- **Task details**
Please rename "components" to "modules" in every row and reproduce the text otherwise unchanged, leaving out the pictures.

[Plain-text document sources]
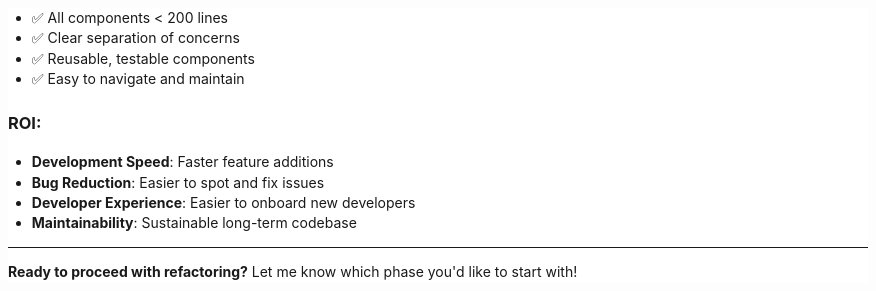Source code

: - ✅ All components < 200 lines
- ✅ Clear separation of concerns
- ✅ Reusable, testable components
- ✅ Easy to navigate and maintain

### ROI:

- **Development Speed**: Faster feature additions
- **Bug Reduction**: Easier to spot and fix issues
- **Developer Experience**: Easier to onboard new developers
- **Maintainability**: Sustainable long-term codebase

---

**Ready to proceed with refactoring?** Let me know which phase you'd like to start with!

- **Your solution**
Source code

: - ✅ All modules < 200 lines
- ✅ Clear separation of concerns
- ✅ Reusable, testable modules
- ✅ Easy to navigate and maintain

### ROI:

- **Development Speed**: Faster feature additions
- **Bug Reduction**: Easier to spot and fix issues
- **Developer Experience**: Easier to onboard new developers
- **Maintainability**: Sustainable long-term codebase

---

**Ready to proceed with refactoring?** Let me know which phase you'd like to start with!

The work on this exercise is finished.